PRESS RELEASE: 17.03.04

JUSTICES OF THE PEACE SHOULD HAVE MAJOR ROLE IN ANY RESTRUCTURED COURT SYSTEM

Justices of the Peace provide the most logical and cost-effective means of operating the new community courts proposed by the New Zealand Law Commission, according to the president of the Royal Federation of N.Z. Justices' Associations, Mrs Robyn Paterson.

A community magistrate herself, Mrs Paterson said judicial JPs were now well trained and suited for such a challenging role and could perform the task at a fraction of the cost of professional judicial officers envisioned in the law commission report.

She pointed out that 400 judicial JPs are already serving successfully in our district courts, and that most New Zealanders were probably unaware that in Britain 95 per cent of all criminal cases are heard by justices of the peace.

"If we accept that every accused person has the right to be judged by his or her peers, then lay people have an important contribution to make to the administration of justice. Justices of the peace help to bridge the gap between the layman and the lawyer, and ensure that the law does not lose touch with the people it is designed to serve," she said.

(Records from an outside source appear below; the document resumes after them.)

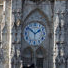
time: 1:51
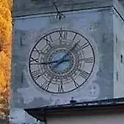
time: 1:44
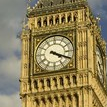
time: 4:19
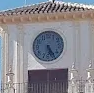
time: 5:24
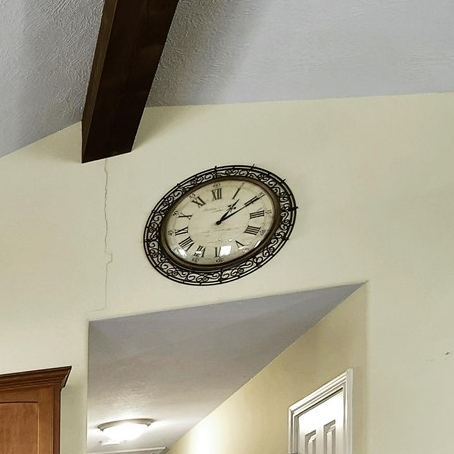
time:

The RFNZJA already has made lengthy and detailed submissions to the law commission urging that jurisdiction of justices of the peace in the court system be extended. The Federation is the governing body of the 29 regional Justice of the Peace associations, whose members account for most of the 8,500 JPs in New Zealand.

Further submissions on behalf of JP involvement will be made at later hearings, but meanwhile Mrs Paterson urges parliamentarians to consider the advice of one of Britain's most eminent jurists, Lord Hailsham, who said: "My advice to the English people after 40 years of experience of the law is: Do not try to get rid of your old style Justice of the Peace. If you do you will get rid of one of the most valuable and stabilizing of your social institutionsŠ."

"That is sound advice, and it would save the New Zealand taxpayer millions of dollars," she said. "We believe that many of the delays in the court system can be better dealt with through an enhancement of the existing jurisdiction of judicial JPs. All that is needed is some modest additional funding for further training resources."